(Excerpted data):
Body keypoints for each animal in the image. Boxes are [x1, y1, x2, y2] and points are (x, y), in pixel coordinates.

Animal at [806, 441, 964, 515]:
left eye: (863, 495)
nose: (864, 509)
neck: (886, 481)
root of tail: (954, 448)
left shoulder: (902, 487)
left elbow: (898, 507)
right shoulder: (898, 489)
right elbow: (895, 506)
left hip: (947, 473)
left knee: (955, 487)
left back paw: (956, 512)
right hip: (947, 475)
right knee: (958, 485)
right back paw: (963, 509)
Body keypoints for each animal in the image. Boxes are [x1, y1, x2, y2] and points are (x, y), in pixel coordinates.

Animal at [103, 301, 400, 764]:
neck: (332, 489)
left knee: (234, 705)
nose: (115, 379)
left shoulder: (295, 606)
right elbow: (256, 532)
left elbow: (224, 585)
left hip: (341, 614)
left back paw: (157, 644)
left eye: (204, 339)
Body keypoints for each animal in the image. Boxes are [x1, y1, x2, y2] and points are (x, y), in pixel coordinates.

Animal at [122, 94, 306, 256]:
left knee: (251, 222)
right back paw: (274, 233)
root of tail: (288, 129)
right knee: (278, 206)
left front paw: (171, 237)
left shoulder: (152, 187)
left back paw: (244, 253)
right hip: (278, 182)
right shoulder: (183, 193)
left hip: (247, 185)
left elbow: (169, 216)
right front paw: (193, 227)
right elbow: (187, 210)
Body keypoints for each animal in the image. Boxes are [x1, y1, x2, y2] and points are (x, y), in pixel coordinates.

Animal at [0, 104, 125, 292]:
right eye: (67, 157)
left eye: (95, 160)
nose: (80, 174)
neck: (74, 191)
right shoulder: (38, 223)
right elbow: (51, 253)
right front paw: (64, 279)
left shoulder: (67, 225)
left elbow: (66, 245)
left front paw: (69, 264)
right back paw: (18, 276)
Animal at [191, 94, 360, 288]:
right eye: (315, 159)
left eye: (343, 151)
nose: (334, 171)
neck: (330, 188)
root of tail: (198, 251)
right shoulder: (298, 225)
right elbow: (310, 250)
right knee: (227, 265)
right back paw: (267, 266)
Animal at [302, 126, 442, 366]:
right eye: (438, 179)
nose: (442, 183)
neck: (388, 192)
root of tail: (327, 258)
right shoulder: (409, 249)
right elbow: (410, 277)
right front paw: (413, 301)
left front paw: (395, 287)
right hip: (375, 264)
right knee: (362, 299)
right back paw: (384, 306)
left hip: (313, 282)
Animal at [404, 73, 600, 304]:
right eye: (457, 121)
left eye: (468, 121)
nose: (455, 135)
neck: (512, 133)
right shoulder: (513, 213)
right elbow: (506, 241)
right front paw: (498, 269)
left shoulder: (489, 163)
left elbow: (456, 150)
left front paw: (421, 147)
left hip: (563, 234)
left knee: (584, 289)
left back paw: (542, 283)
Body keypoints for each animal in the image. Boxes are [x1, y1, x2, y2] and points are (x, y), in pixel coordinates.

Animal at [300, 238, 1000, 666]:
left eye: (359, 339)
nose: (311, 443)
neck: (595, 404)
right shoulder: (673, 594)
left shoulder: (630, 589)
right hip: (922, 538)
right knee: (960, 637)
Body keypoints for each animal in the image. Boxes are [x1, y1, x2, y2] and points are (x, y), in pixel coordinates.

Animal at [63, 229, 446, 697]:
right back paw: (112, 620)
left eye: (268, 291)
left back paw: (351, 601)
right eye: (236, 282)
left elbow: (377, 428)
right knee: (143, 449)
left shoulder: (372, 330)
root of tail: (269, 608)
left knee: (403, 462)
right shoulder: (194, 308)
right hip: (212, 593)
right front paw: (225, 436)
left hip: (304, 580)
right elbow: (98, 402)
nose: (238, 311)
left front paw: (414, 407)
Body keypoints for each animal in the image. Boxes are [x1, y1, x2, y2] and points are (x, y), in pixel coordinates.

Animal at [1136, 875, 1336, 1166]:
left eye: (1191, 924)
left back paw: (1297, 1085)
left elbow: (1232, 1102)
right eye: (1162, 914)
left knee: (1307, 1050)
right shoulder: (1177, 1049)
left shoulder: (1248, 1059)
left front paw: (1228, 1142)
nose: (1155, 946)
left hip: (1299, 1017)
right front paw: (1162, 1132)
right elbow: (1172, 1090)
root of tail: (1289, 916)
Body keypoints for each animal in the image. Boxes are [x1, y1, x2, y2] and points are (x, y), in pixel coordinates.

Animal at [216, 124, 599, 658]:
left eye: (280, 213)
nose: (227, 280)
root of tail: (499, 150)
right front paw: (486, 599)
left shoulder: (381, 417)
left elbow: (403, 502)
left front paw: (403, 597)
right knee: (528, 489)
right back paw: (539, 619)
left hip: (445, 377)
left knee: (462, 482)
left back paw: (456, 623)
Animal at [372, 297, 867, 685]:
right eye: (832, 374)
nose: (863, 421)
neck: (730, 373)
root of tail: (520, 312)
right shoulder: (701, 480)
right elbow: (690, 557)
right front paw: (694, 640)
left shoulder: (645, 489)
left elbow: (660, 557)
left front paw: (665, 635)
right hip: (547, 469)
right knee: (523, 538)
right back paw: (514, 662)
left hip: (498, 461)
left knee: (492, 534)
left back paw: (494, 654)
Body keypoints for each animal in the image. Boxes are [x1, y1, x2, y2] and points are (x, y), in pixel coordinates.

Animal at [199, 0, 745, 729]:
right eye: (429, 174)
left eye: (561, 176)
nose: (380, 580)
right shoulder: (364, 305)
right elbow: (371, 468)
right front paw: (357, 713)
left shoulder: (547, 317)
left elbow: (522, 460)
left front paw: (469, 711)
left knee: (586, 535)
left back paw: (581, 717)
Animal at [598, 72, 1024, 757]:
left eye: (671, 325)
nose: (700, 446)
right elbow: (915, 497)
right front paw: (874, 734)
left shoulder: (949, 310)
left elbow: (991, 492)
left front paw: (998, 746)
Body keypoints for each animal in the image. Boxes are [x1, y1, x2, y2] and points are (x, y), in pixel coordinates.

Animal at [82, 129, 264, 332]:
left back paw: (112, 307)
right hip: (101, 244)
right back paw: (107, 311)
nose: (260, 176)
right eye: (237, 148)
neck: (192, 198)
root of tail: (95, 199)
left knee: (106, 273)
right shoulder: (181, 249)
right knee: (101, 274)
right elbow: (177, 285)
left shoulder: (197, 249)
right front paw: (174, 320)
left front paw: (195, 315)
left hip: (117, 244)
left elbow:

(Work request): State in a single number how many lines in the data include the word "neck".

(Reply): 9